All forms of street trading are to be banned in areas of archaeological and historic importance in Rome's city centre, according to new regulations approved by Italy's culture minister Lorenzo Ornaghi.
The ban includes mobile sandwich bars, souvenir stalls, the already illegal "suk" hawkers and “centurions” and – most controversially – tables outside bars and restaurants that "impede" the view of the city's monuments. The directive prohibits all commercial activities incompatible with the preservation of the heritage in the historic centre, and strengthens existing legislation and the right of authorities to monitor and enforce the new rules.
Under banners that read “Chiuso oggi per non chiudere domani per sempre” a protest on 5 November saw 45 businesses in the historic centre close their doors while members of the catering industry including some 800 employees protested against the city's new policy in Piazza Navona.
However not everyone is against the ban.

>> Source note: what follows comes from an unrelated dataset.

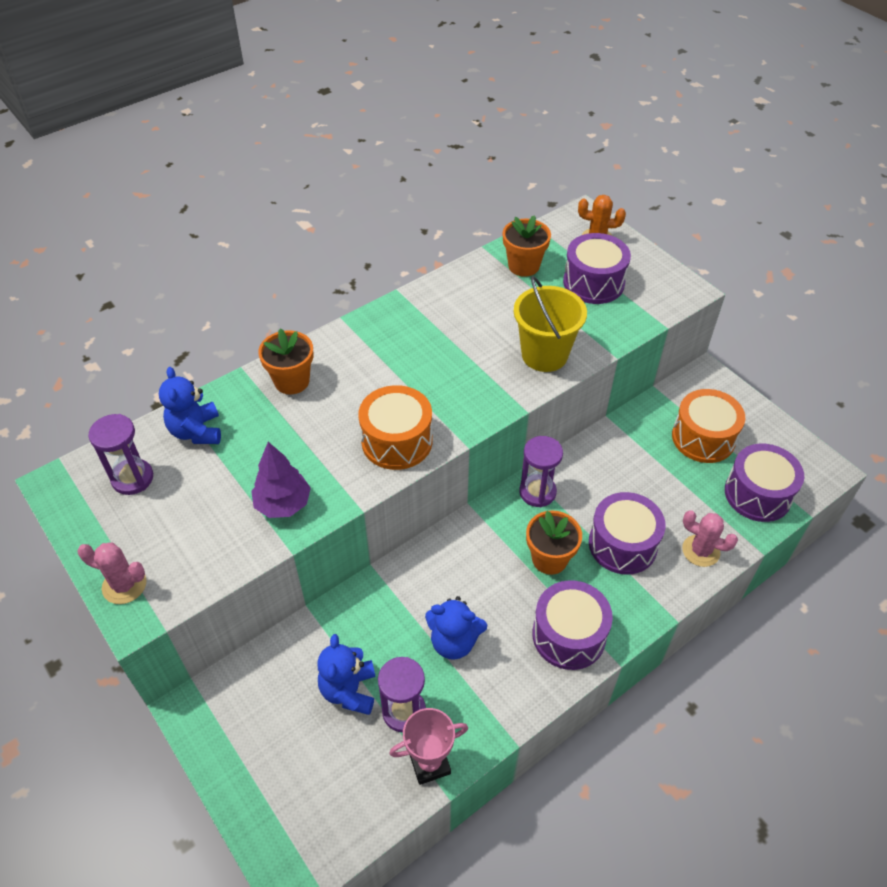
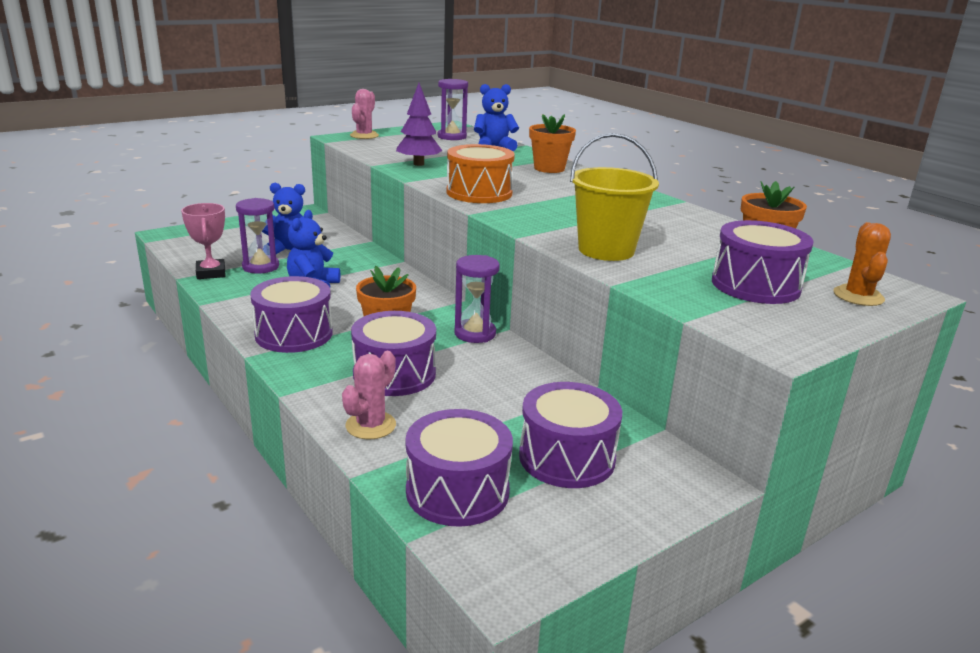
camera: 90 degrees right, 25 degrees down
orange drum [672,389,745,463] -> purple drum [519,382,622,488]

Paolo Gelsomini, a spokesman for an association representing residents of the historic centre, said "We are not against [the traders], but they must respect the aesthetics of the city, we are presenting tourists with a very bad image."
It is expected that the districts to be affected include Piazza del Popolo, Via del Corso, the "Tridente" area, Piazza Venezia, Piazza della Rotonda at the Pantheon, Piazza Navona, and the area around the Roman Forum and Colosseum.